Role of p53 in sensitivity of colon cancer cells to oxaliplatin. (A) Fold induction of apoptosis in HCT116 p53^+/+ and HCT116 p53^−/− cultures after exposure to 25 μM oxaliplatin for different times, or (B) to different concentrations oxaliplatin for 72 h are shown. (C) Comparison of oxaliplatin-induced growth inhibition between HCT116 p53^+/+ and p53^−/− cells. (D) Clonogenic potential of HCT116 p53^+/+ and p53^−/− cells treated with 2.5–4 μM oxaliplatin for 9 h. Values shown are the mean of at least three different experiments±s.e. of the mean.

Figure 8

Microarray-based prediction of response to oxaliplatin. (A) Percentage of apoptotic cells following exposure of a panel of 30 colorectal cancer cell lines to 10 μM oxaliplatin for 72 h.

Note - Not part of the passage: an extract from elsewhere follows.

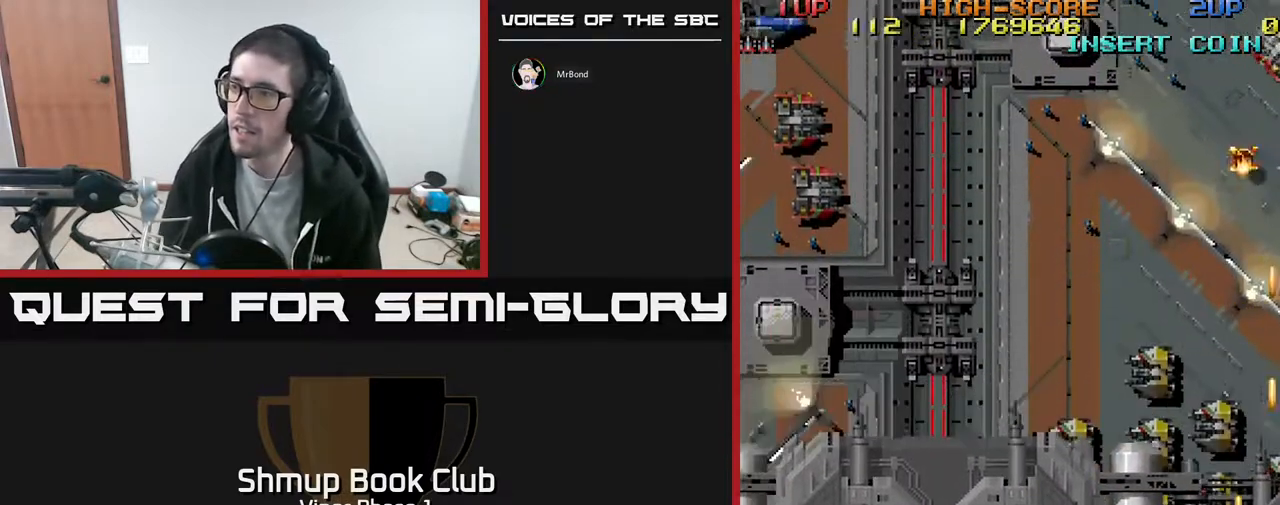
{"buttons": ["A", "DPAD_DOWN", "DPAD_RIGHT"], "left_stick": "center", "events": [[217, "DPAD_LEFT", "up"], [233, "DPAD_RIGHT", "down"]]}
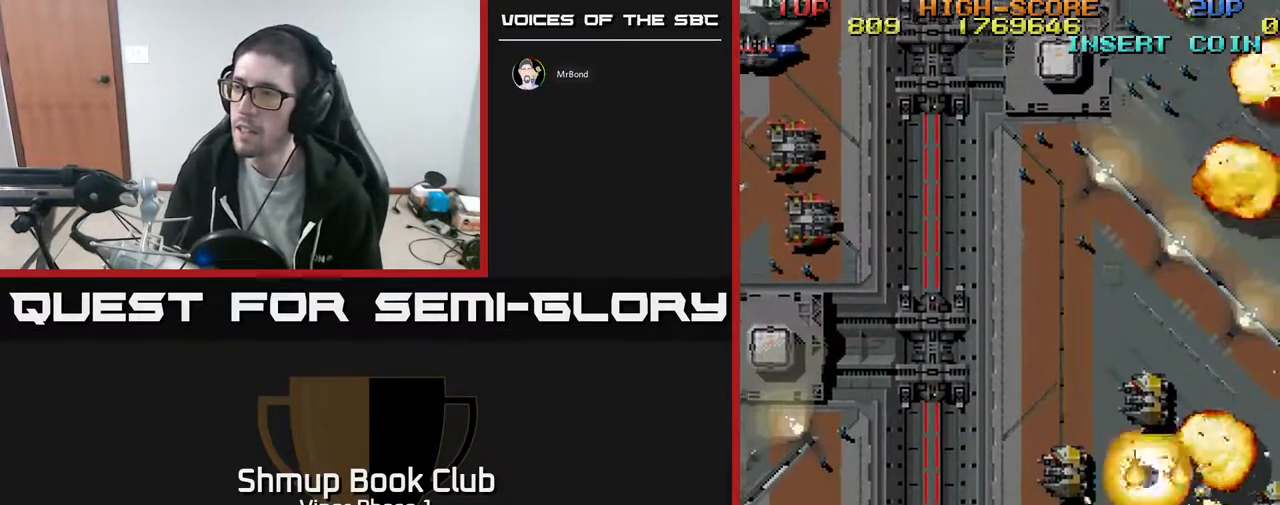
{"buttons": ["A", "DPAD_LEFT"], "left_stick": "center", "events": [[133, "DPAD_RIGHT", "up"], [150, "DPAD_LEFT", "down"], [217, "DPAD_DOWN", "up"]]}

Cell lines with a wild-type p53 gene are indicated (WT). The inset shows the mean percentage apoptosis in p53 wild type and mutant cell lines. Mean of three independent experiments in triplicate±s.e. of the mean is shown. (B) Correlation between experimentally observed and expression profile predicted percentage apoptosis following treatment with 10 μM oxaliplatin for 72 h. The predicted apoptosis value for all 30 cell lines was calculated using the expression profile of the 80 genes best correlated with drug response and a multiple regression model through a leave-one-out cross-validation approach (see Material and Methods).